Crawford v. Barker, — So.3d —-, 2011 WL 2224808 (Fla. Jun 09, 2011)
In 1951 Florida enacted a statute automatically cutting divorced spouses out of each other’s wills (currently at F.S. 732.507(2)). In 1989 Florida enacted a similar statute for revocable trusts (currently at F.S. 736.1105). The same inequities that lead to post-divorce automatic revocation statutes for wills and revocable trusts are now playing themselves out in cases involving beneficiary-designated non-probate assets benefiting ex-spouses.
Florida courts have traditionally applied classic contract interpretation rules to beneficiary-designated assets benefiting ex-spouses. In most cases this means the ex-spouse gets the assets. In Smith v. Smith, 919 So.2d 525 (Fla. 5th DCA 2005), which I wrote about here, the court articulated the majority approach in Florida as follows:
In the present, case the marital settlement agreement fails to make specific reference to the proceeds of the life insurance policy in question, and the decedent, in the words of the Florida Supreme Court, . . . "did just what he needed to ensure that the proceeds would go to [Ms. Smith]-he did nothing." [Cooper v. Muccitelli (Cooper II), 682 So.2d 77, 79 (Fla.1996)]. He had a year and a half to execute change of beneficiary forms as required by his policy of insurance, but for whatever reason, he did not do so. Thus, Ms. Smith is entitled to the proceeds of the life insurance policies.
The 3d DCA broke with the majority rule in Barker v. Crawford, 16 So.3d 901 (Fla. 3d DCA 2009), crafting a form of post-divorce automatic revocation rule based on the facts of the case. The Florida Supreme Court then stepped in, reversed the 3d DCA, and in the linked-to opinion above reiterated that the rule in Florida for these cases is the majority approach articulated in Smith v. Smith.
In the linked-to case above the decedent opened a deferred compensation fund while married and named his spouse as the beneficiary of that fund in the event of his death. He subsequently divorced and he and his spouse entered into a marital settlement agreement that provided in relevant part as follows:
“Husband shall retain retirement money with the Town of Surfside and the Deferred Compensation Fund f/ka/ [sic] Pepsco.”

[A run of records]

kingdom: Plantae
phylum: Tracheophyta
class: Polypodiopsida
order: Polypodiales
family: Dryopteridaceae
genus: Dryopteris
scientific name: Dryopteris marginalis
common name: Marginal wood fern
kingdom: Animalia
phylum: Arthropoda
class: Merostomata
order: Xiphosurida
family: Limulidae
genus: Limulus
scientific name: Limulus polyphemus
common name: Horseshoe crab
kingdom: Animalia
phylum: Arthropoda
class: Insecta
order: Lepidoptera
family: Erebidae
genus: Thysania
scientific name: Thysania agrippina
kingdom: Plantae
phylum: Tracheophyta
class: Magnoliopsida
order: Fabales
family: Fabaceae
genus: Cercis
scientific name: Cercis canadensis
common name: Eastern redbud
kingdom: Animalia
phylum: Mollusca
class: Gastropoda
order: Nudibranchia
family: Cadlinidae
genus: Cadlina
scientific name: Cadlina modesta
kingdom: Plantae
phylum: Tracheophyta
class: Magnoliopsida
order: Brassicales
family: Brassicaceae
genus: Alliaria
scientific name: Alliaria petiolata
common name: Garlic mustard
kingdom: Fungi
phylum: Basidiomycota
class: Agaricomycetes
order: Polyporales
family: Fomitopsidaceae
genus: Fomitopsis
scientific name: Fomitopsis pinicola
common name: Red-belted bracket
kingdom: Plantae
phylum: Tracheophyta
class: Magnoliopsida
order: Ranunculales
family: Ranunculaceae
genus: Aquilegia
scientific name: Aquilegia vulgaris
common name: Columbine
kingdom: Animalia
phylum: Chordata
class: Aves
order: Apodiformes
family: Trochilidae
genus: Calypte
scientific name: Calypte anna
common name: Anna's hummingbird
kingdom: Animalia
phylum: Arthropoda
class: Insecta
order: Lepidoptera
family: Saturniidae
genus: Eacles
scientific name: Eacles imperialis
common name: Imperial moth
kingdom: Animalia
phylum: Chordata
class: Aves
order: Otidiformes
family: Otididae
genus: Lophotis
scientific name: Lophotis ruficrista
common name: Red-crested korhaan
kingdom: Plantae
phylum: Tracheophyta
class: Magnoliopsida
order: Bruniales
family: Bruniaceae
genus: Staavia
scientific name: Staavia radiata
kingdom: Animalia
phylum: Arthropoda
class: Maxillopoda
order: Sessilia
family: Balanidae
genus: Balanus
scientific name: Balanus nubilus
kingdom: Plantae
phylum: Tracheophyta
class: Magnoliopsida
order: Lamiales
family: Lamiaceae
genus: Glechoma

Written instruction A: Turn the paragraph of the case note that begins "In 1951 Florida enacted" into a bulleted list that keeps its main facts.
Written instruction B: Summarize the case note in two sentences.
The run of records is separate material, apart from the case note.

Exercise response A:
- 1951: Florida enacted a statute that automatically cuts divorced spouses out of each other's wills (now F.S. 732.507(2)).
- 1989: Florida enacted a similar statute for revocable trusts (now F.S. 736.1105).
- The same inequities that led to these statutes are now arising in cases over beneficiary-designated non-probate assets that benefit ex-spouses.

Exercise response B: Florida courts have traditionally applied classic contract interpretation rules to beneficiary-designated assets benefiting ex-spouses, which in most cases means the ex-spouse gets the assets, as articulated in Smith v. Smith. When the 3d DCA broke with this majority rule in Barker v. Crawford, the Florida Supreme Court reversed it and reiterated that the Smith v. Smith approach is the rule in Florida.